Długi  Dołączył: 16 Sty 2008
Może rób fotki po prostu na ISO 800, czy 1600. W końcu szumy, które na tych wartościach są już widoczne, to takie filmowe ziarno :mrgreen:
 

Fafniak  Dołączył: 19 Kwi 2006
thrackan, - a jak sobie wyorazasz - co sie stanie gdy taki filtr wsadzisz tuz przed obiektyw???
Bedziesz mial mydlo i tylko tyle....
 

thrackan  Dołączył: 08 Lut 2007
No cóż, masz rację. Muszę chyba wreszcie iść spać, zanim gorsze głupoty mi przyjdą do głowy. Czyli pozostaje wysoki ISO lub obróbka na kompie.
 

cypis  Dołączył: 18 Gru 2006
Eroll napisał/a:
wiecie może gdzie znajdę jakies przykładowe zdjęcia wykonane k10d z obiektywami na M42? (np. Jupiter 9, Takumar 50 1.4, Jupiter 37A, Helios 44M-4).

_DOSTARCZONY MATERIAŁ_:
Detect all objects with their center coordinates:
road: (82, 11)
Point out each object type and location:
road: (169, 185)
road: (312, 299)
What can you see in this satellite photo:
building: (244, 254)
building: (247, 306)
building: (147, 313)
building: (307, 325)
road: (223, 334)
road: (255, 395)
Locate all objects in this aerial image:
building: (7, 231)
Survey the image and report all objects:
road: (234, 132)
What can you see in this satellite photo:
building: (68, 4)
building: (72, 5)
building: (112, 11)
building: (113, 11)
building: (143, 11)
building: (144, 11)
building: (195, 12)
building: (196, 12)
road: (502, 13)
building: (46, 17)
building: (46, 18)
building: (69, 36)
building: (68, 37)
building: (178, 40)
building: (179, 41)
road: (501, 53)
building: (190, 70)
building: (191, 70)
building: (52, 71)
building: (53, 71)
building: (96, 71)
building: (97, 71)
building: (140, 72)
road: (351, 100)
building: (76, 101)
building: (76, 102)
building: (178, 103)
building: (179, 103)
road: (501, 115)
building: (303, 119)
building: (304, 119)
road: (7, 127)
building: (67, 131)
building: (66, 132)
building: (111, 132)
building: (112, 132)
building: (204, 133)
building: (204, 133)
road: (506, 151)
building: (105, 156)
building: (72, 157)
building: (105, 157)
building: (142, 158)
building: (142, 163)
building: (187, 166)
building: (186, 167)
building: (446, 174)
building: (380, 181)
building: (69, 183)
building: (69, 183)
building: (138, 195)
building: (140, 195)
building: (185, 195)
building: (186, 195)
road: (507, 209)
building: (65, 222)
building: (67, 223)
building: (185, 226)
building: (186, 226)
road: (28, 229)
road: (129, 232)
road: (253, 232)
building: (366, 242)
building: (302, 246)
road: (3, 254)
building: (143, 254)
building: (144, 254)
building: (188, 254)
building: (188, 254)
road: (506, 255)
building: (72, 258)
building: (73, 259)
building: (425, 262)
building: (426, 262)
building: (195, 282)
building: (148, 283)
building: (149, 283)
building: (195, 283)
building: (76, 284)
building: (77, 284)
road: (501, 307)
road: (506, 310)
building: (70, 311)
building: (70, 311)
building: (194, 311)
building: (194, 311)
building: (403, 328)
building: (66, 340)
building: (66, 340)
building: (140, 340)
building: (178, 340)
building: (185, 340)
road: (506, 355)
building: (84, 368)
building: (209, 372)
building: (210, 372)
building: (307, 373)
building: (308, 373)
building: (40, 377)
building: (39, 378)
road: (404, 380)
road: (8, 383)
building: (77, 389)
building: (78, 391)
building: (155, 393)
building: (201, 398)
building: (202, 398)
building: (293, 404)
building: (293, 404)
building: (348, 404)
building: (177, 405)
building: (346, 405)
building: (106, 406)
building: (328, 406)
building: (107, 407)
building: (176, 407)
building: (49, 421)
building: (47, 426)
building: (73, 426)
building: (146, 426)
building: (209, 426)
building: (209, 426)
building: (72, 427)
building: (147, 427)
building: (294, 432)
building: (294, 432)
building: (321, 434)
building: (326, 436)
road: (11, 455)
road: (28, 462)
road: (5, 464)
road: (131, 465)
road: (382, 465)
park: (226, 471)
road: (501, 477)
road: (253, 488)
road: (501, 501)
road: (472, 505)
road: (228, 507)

_ZADANIA DO WYKONANIA_:
[a] Jakie dwie możliwości według użytkownika thrackan pozostają na końcu w załączonym fragmencie?
[b] Streść załączony fragment w trzech zdaniach.
[c] Przepisz dosłownie część załączonego fragmentu, począwszy od słów „Fafniak  Dołączył: 19” i dalej aż do słów „i tylko tyle....” włącznie.

_ODPOWIEDZI DO ZADAŃ_:
[a] Wysokie ISO lub obróbka na komputerze.

[b] Użytkownik Długi proponuje robić zdjęcia na ISO 800 lub 1600, bo widoczne przy tych wartościach szumy przypominają filmowe ziarno. Fafniak zwraca uwagę, że filtr włożony tuż przed obiektyw da tylko mydło, a thrackan przyznaje rację i uznaje, że pozostaje wysokie ISO lub obróbka na komputerze. Na końcu cypis cytuje pytanie użytkownika Eroll o przykładowe zdjęcia wykonane k10d z obiektywami na M42.

[c]
Fafniak  Dołączył: 19 Kwi 2006
thrackan, - a jak sobie wyorazasz - co sie stanie gdy taki filtr wsadzisz tuz przed obiektyw???
Bedziesz mial mydlo i tylko tyle....